GIVEN DATA:
- Opening Delimiter -
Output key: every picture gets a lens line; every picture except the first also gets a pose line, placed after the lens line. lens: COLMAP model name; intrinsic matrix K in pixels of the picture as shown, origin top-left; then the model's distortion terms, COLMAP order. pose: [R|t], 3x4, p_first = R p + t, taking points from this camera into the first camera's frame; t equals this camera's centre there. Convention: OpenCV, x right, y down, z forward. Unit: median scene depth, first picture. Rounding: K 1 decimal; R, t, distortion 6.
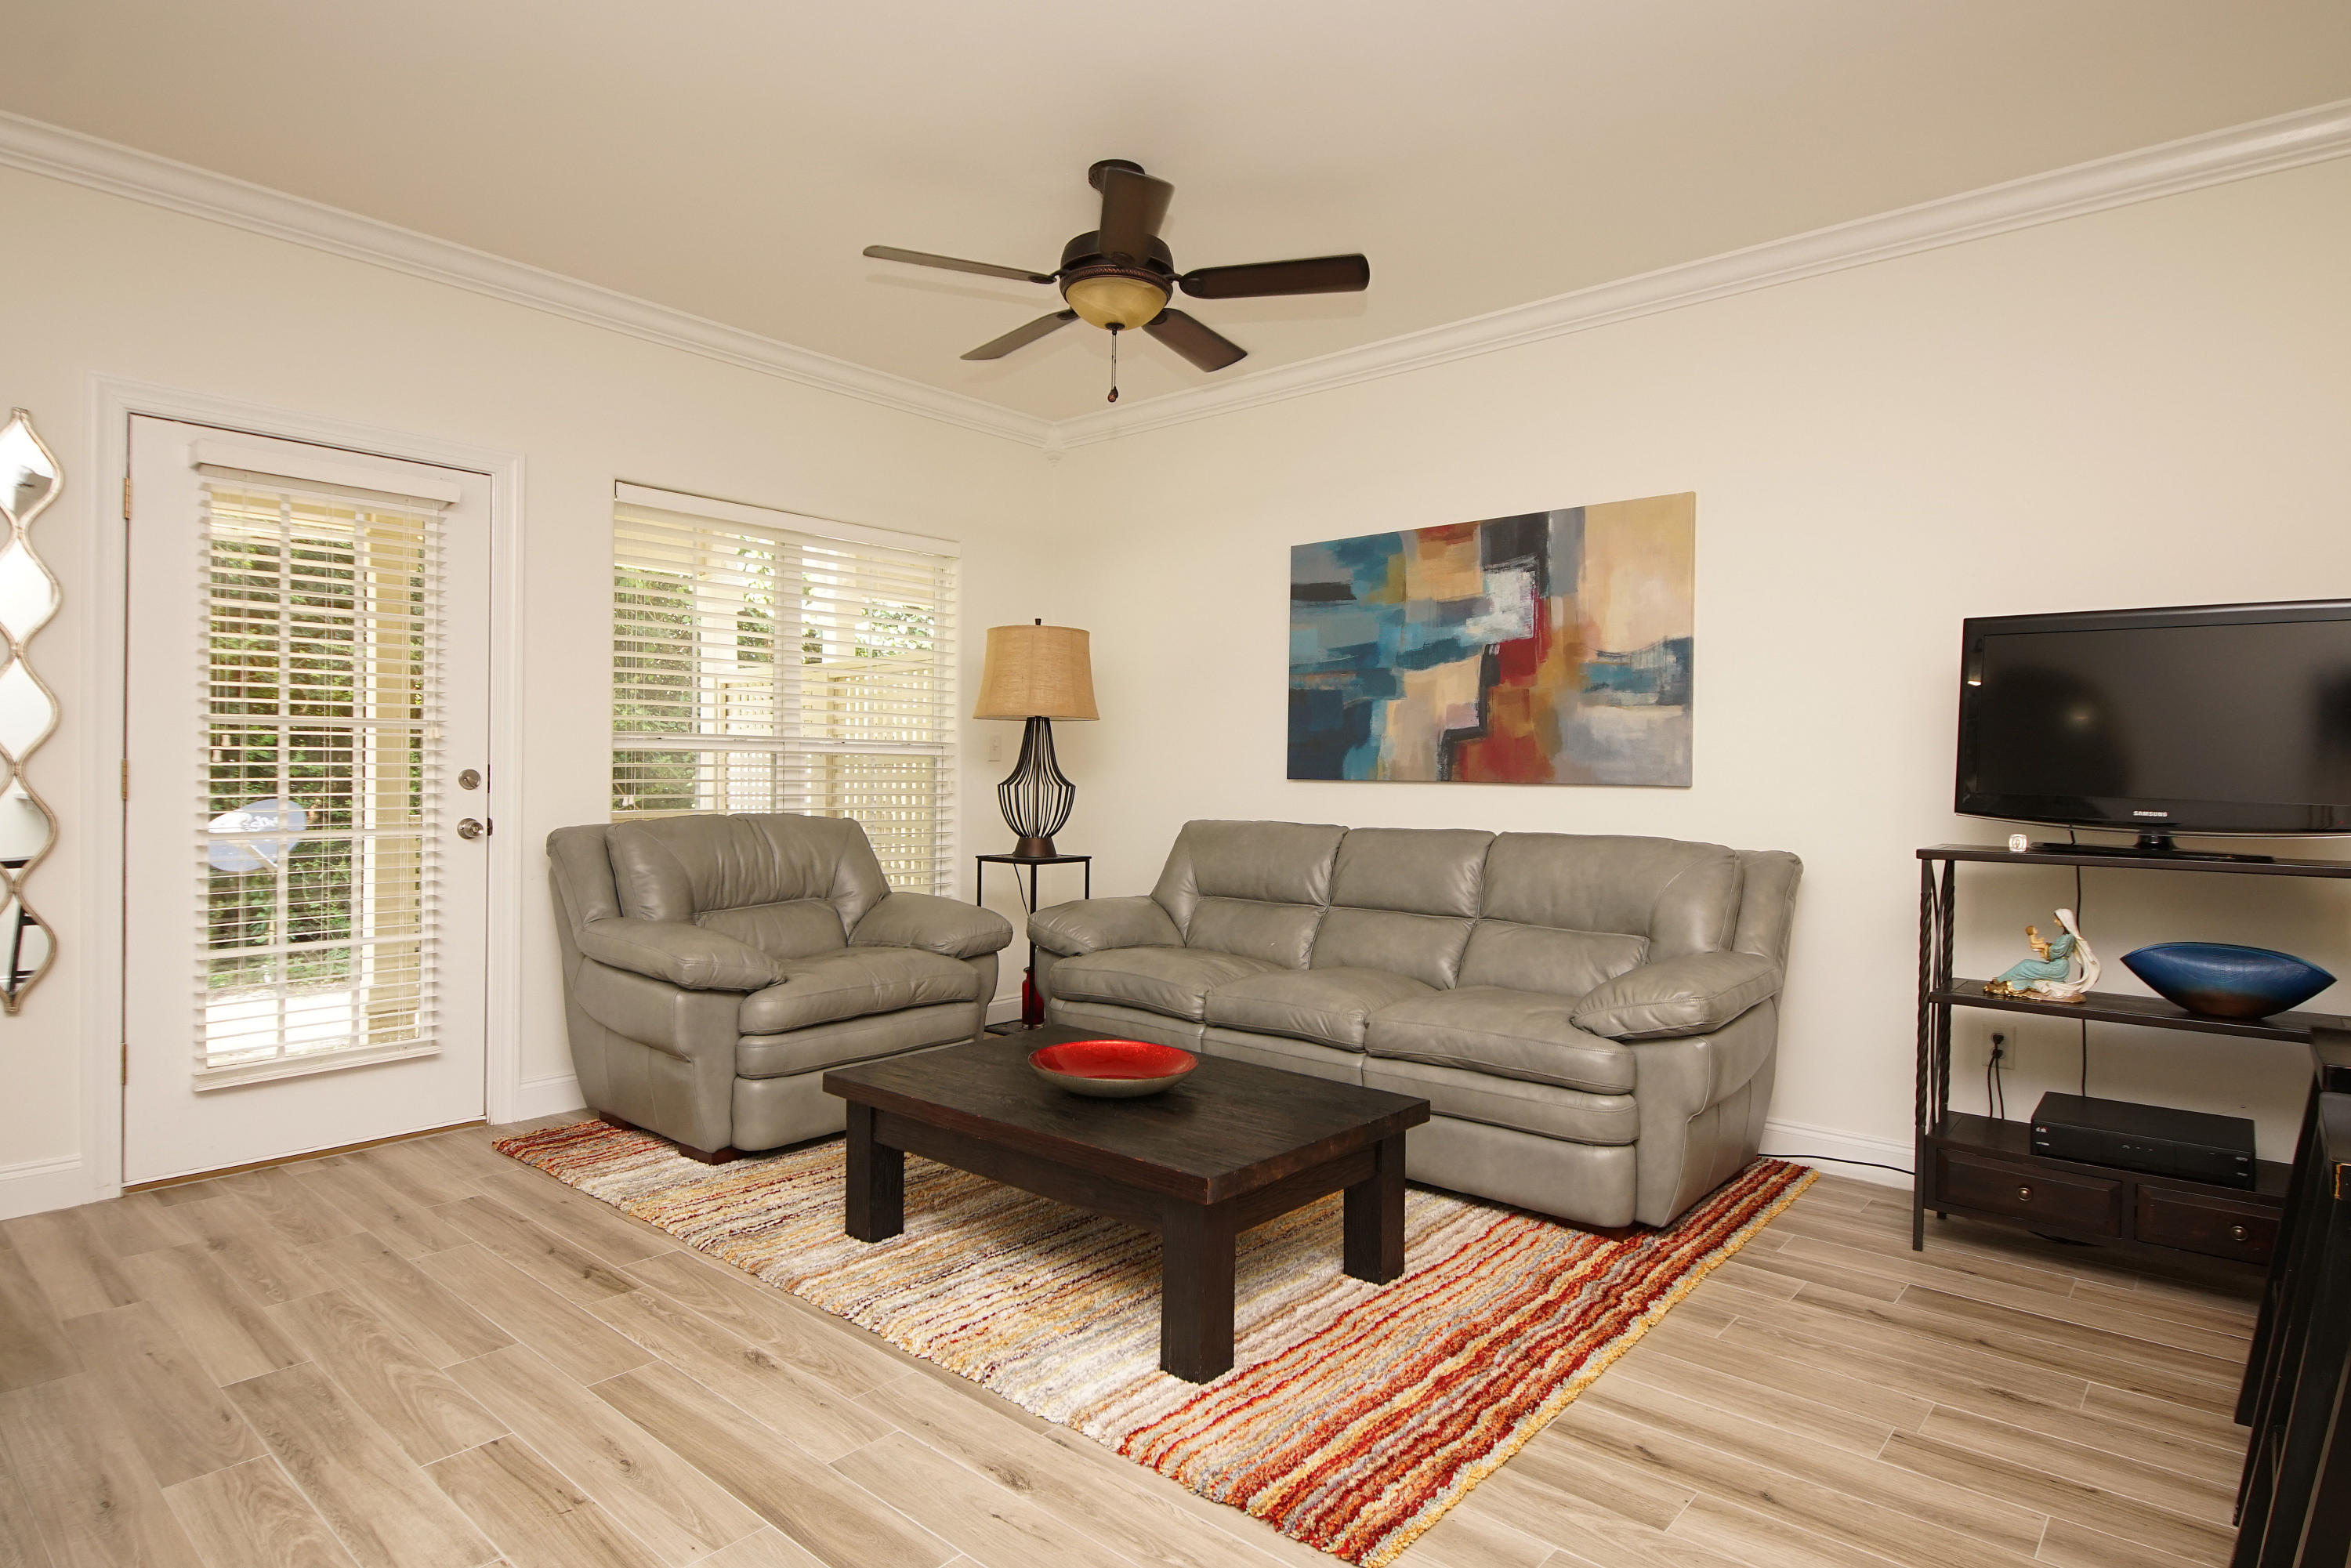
lens RADIAL K [[1259.4, 0, 1155.9], [0, 1259.4, 770.7], [0, 0, 1]] dist [0.038151, -0.038016]
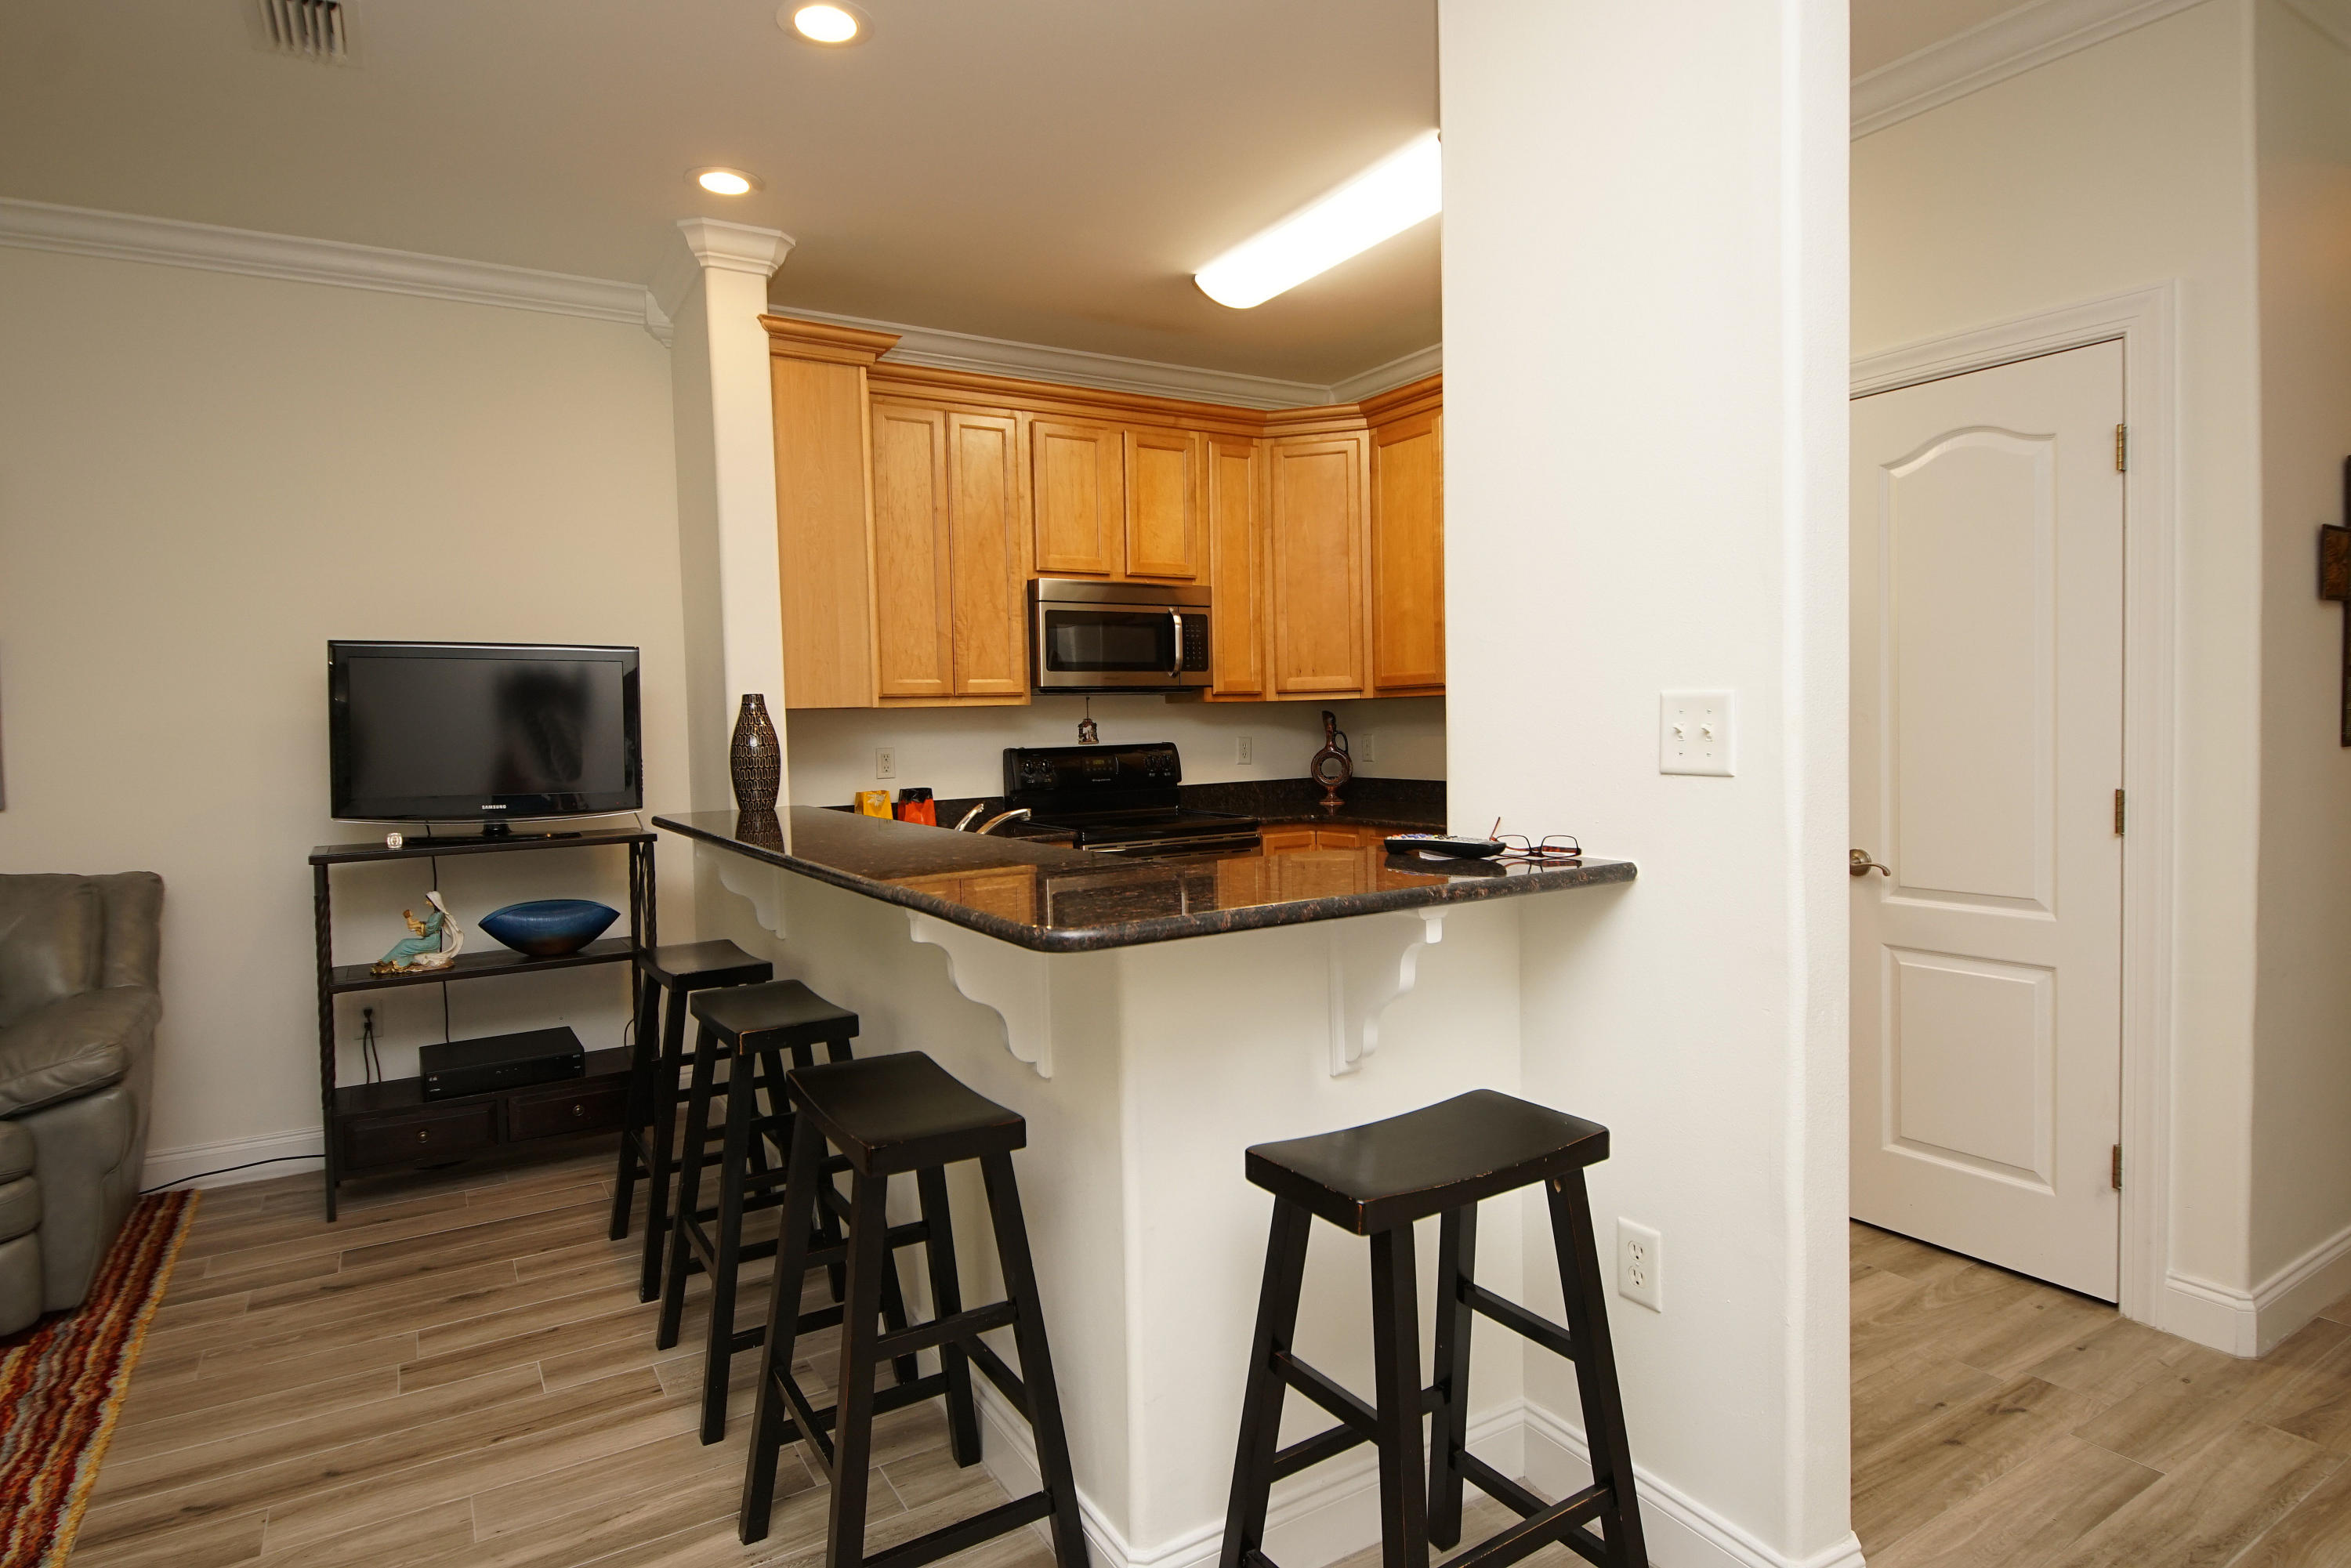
lens RADIAL K [[1255.9, 0, 1150.9], [0, 1255.9, 771.6], [0, 0, 1]] dist [0.029654, -0.026142]
pose [[0.306793, -0.057101, 0.950062, -0.166436], [0.028623, 0.998301, 0.050757, -0.036896], [-0.951346, 0.011621, 0.307906, -0.007275]]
- Closing Delimiter -
TASK TO COMPLETE: Give the lines again with "pose line" swapped for "pose row" and nothing else changed, leaving the pictures out.

RESULT FOR THIS TASK:
Output key: every picture gets a lens line; every picture except the first also gets a pose row, placed after the lens line. lens: COLMAP model name; intrinsic matrix K in pixels of the picture as shown, origin top-left; then the model's distortion terms, COLMAP order. pose: [R|t], 3x4, p_first = R p + t, taking points from this camera into the first camera's frame; t equals this camera's centre there. Convention: OpenCV, x right, y down, z forward. Unit: median scene depth, first picture. Rounding: K 1 decimal; R, t, distortion 6.
lens RADIAL K [[1259.4, 0, 1155.9], [0, 1259.4, 770.7], [0, 0, 1]] dist [0.038151, -0.038016]
lens RADIAL K [[1255.9, 0, 1150.9], [0, 1255.9, 771.6], [0, 0, 1]] dist [0.029654, -0.026142]
pose [[0.306793, -0.057101, 0.950062, -0.166436], [0.028623, 0.998301, 0.050757, -0.036896], [-0.951346, 0.011621, 0.307906, -0.007275]]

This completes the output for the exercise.